Dataset entries
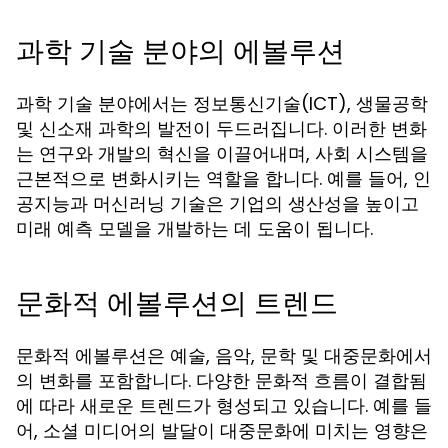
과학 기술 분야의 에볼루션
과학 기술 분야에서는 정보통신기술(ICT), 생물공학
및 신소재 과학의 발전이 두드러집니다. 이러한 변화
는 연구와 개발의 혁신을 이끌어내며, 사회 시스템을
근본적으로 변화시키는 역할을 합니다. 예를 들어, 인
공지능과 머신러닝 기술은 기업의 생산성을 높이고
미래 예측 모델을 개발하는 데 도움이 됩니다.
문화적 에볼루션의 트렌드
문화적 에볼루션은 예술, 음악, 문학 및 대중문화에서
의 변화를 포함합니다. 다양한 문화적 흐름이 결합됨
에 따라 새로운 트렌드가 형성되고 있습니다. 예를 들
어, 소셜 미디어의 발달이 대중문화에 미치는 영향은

---

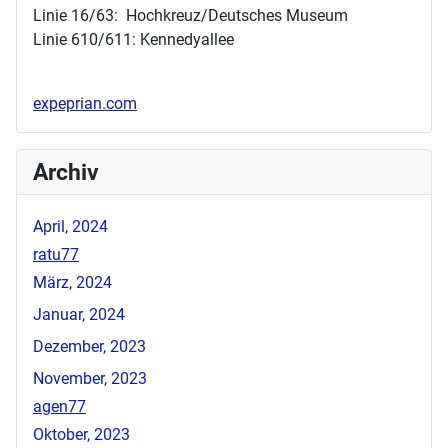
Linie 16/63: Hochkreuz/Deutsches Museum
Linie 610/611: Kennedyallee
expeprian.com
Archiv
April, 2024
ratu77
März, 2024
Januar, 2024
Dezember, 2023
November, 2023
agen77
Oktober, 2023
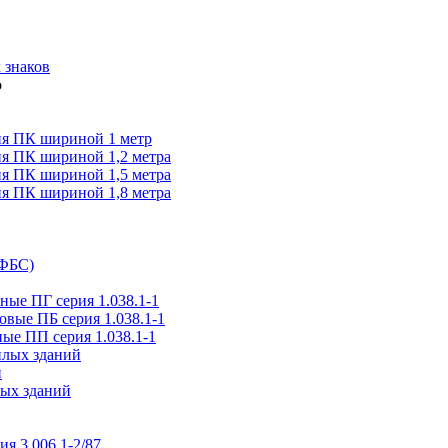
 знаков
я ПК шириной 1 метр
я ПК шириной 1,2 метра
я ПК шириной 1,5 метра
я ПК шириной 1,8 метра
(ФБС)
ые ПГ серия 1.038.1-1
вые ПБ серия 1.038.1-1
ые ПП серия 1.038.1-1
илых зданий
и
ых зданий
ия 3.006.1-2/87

→ **Requirement**:
Rewrite the listing's lines, starting at the line containing "과학 기술 분야의 에볼루션" and ending at the line containing "어, 소셜 미디어의 발달이 대중문화에 미치는 영향은", as a Markdown table with the columns Number and Text. Give each line its own row and leave out any blank lines.

→ **Your response**:
| Number | Text |
|---|---|
| 1 | 과학 기술 분야의 에볼루션 |
| 2 | 과학 기술 분야에서는 정보통신기술(ICT), 생물공학 |
| 3 | 및 신소재 과학의 발전이 두드러집니다. 이러한 변화 |
| 4 | 는 연구와 개발의 혁신을 이끌어내며, 사회 시스템을 |
| 5 | 근본적으로 변화시키는 역할을 합니다. 예를 들어, 인 |
| 6 | 공지능과 머신러닝 기술은 기업의 생산성을 높이고 |
| 7 | 미래 예측 모델을 개발하는 데 도움이 됩니다. |
| 8 | 문화적 에볼루션의 트렌드 |
| 9 | 문화적 에볼루션은 예술, 음악, 문학 및 대중문화에서 |
| 10 | 의 변화를 포함합니다. 다양한 문화적 흐름이 결합됨 |
| 11 | 에 따라 새로운 트렌드가 형성되고 있습니다. 예를 들 |
| 12 | 어, 소셜 미디어의 발달이 대중문화에 미치는 영향은 |